[Exercise directions]: Print out the data below in full and exactly, skipping the pictures.

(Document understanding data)
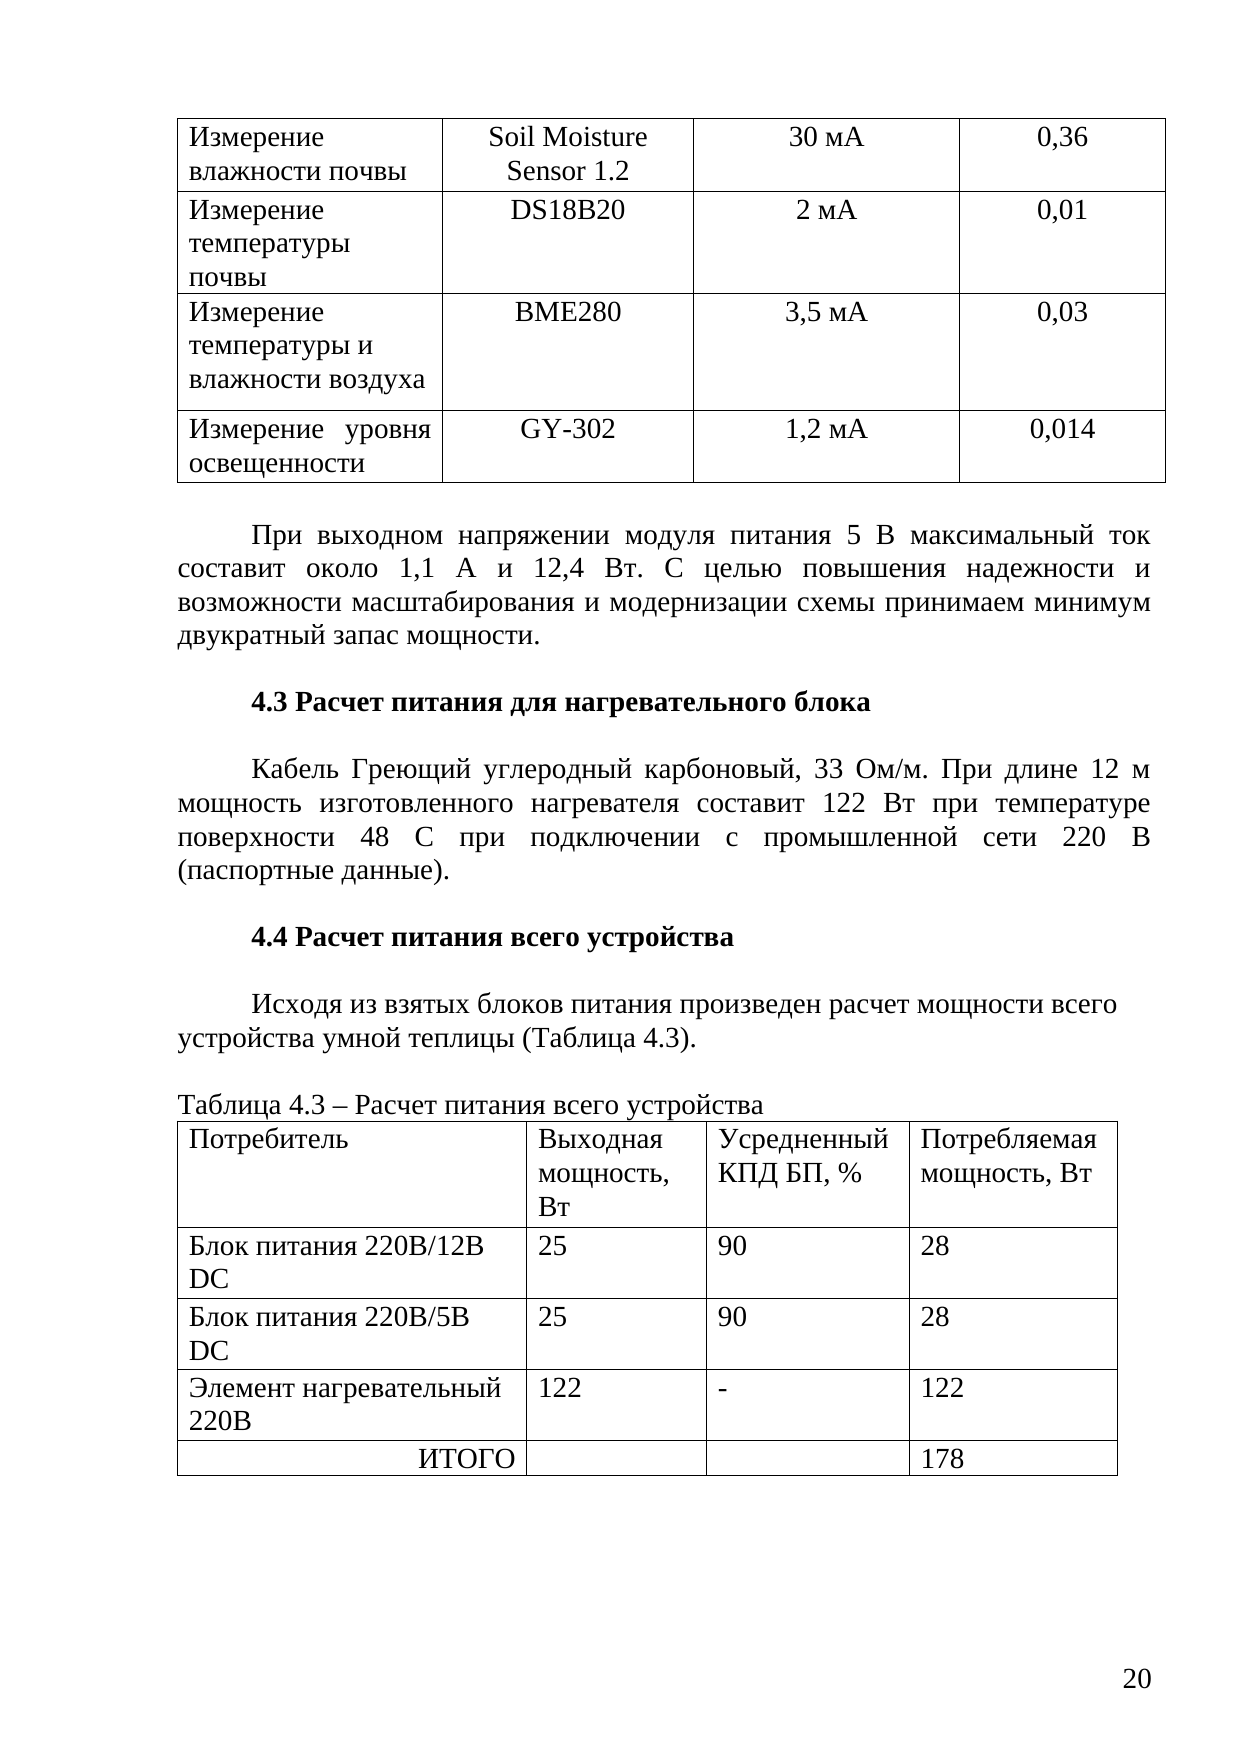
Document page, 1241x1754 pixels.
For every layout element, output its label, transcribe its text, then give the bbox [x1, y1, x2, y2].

table_cell Элемент нагревательный 220В [178, 1370, 526, 1440]
table_cell 1,2 мА [694, 411, 959, 482]
table_header Измерение влажности почвы [178, 119, 442, 191]
table_cell DS18B20 [443, 192, 693, 293]
table_cell ИТОГО [178, 1441, 526, 1475]
table_cell 0,01 [960, 192, 1165, 293]
table_cell 90 [707, 1228, 909, 1298]
table_cell Измерение температуры почвы [178, 192, 442, 293]
table_cell 178 [910, 1441, 1117, 1475]
table_header Потребляемая мощность, Вт [910, 1122, 1117, 1227]
text При выходном напряжении модуля питания 5 В максимальный ток составит около 1,1 А и 12,4 Вт. С целью повышения надежности и возможности масштабирования и модернизации схемы принимаем минимум двукратный запас мощности. [177, 517, 1152, 651]
table_cell [707, 1441, 909, 1475]
table_cell 122 [910, 1370, 1117, 1440]
table_cell Блок питания 220В/5В DС [178, 1299, 526, 1369]
table_header Soil Moisture Sensor 1.2 [443, 119, 693, 191]
table_cell 0,014 [960, 411, 1165, 482]
table_header 30 мА [694, 119, 959, 191]
table_header Потребитель [178, 1122, 526, 1227]
text Кабель Греющий углеродный карбоновый, 33 Ом/м. При длине 12 м мощность изготовленного нагревателя составит 122 Вт при температуре поверхности 48 C при подключении с промышленной сети 220 В (паспортные данные). [177, 752, 1152, 886]
subtitle 4.3 Расчет питания для нагревательного блока [251, 684, 1152, 718]
table_cell [527, 1441, 706, 1475]
table_cell 2 мА [694, 192, 959, 293]
text Исходя из взятых блоков питания произведен расчет мощности всего устройства умной теплицы (Таблица 4.3). [177, 986, 1152, 1053]
table_cell 3,5 мА [694, 294, 959, 410]
text Таблица 4.3 – Расчет питания всего устройства [177, 1087, 1152, 1121]
table_cell 28 [910, 1299, 1117, 1369]
table_header 0,36 [960, 119, 1165, 191]
table_cell Измерение температуры и влажности воздуха [178, 294, 442, 410]
subtitle 4.4 Расчет питания всего устройства [251, 919, 1152, 953]
table_cell 122 [527, 1370, 706, 1440]
table_header Выходная мощность, Вт [527, 1122, 706, 1227]
table_cell 25 [527, 1299, 706, 1369]
table_cell BME280 [443, 294, 693, 410]
table_cell Блок питания 220В/12В DС [178, 1228, 526, 1298]
table_cell 90 [707, 1299, 909, 1369]
table_header Усредненный КПД БП, % [707, 1122, 909, 1227]
table_cell GY-302 [443, 411, 693, 482]
table_cell 0,03 [960, 294, 1165, 410]
table_cell 28 [910, 1228, 1117, 1298]
table_cell Измерение уровня освещенности [178, 411, 442, 482]
table_cell 25 [527, 1228, 706, 1298]
table_cell - [707, 1370, 909, 1440]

[Result]:
Document page, 1241x1754 pixels.
For every layout element, output its label, transcribe its text, then give the bbox [x1, y1, x2, y2].

table_cell Элемент нагревательный 220В [178, 1370, 526, 1440]
table_cell 1,2 мА [694, 411, 959, 482]
table_header Измерение влажности почвы [178, 119, 442, 191]
table_cell DS18B20 [443, 192, 693, 293]
table_cell ИТОГО [178, 1441, 526, 1475]
table_cell 0,01 [960, 192, 1165, 293]
table_cell 90 [707, 1228, 909, 1298]
table_cell Измерение температуры почвы [178, 192, 442, 293]
table_cell 178 [910, 1441, 1117, 1475]
table_header Потребляемая мощность, Вт [910, 1122, 1117, 1227]
text При выходном напряжении модуля питания 5 В максимальный ток составит около 1,1 А и 12,4 Вт. С целью повышения надежности и возможности масштабирования и модернизации схемы принимаем минимум двукратный запас мощности. [177, 517, 1152, 651]
table_cell [707, 1441, 909, 1475]
table_cell 122 [910, 1370, 1117, 1440]
table_cell Блок питания 220В/5В DС [178, 1299, 526, 1369]
table_header Soil Moisture Sensor 1.2 [443, 119, 693, 191]
table_cell 0,014 [960, 411, 1165, 482]
table_header 30 мА [694, 119, 959, 191]
table_header Потребитель [178, 1122, 526, 1227]
text Кабель Греющий углеродный карбоновый, 33 Ом/м. При длине 12 м мощность изготовленного нагревателя составит 122 Вт при температуре поверхности 48 C при подключении с промышленной сети 220 В (паспортные данные). [177, 752, 1152, 886]
subtitle 4.3 Расчет питания для нагревательного блока [251, 684, 1152, 718]
table_cell [527, 1441, 706, 1475]
table_cell 2 мА [694, 192, 959, 293]
text Исходя из взятых блоков питания произведен расчет мощности всего устройства умной теплицы (Таблица 4.3). [177, 986, 1152, 1053]
table_cell 3,5 мА [694, 294, 959, 410]
text Таблица 4.3 – Расчет питания всего устройства [177, 1087, 1152, 1121]
table_cell 28 [910, 1299, 1117, 1369]
table_header 0,36 [960, 119, 1165, 191]
table_cell Измерение температуры и влажности воздуха [178, 294, 442, 410]
subtitle 4.4 Расчет питания всего устройства [251, 919, 1152, 953]
table_cell 122 [527, 1370, 706, 1440]
table_header Выходная мощность, Вт [527, 1122, 706, 1227]
table_cell 25 [527, 1299, 706, 1369]
table_cell BME280 [443, 294, 693, 410]
table_cell Блок питания 220В/12В DС [178, 1228, 526, 1298]
table_cell 90 [707, 1299, 909, 1369]
table_header Усредненный КПД БП, % [707, 1122, 909, 1227]
table_cell GY-302 [443, 411, 693, 482]
table_cell 0,03 [960, 294, 1165, 410]
table_cell 28 [910, 1228, 1117, 1298]
table_cell Измерение уровня освещенности [178, 411, 442, 482]
table_cell 25 [527, 1228, 706, 1298]
table_cell - [707, 1370, 909, 1440]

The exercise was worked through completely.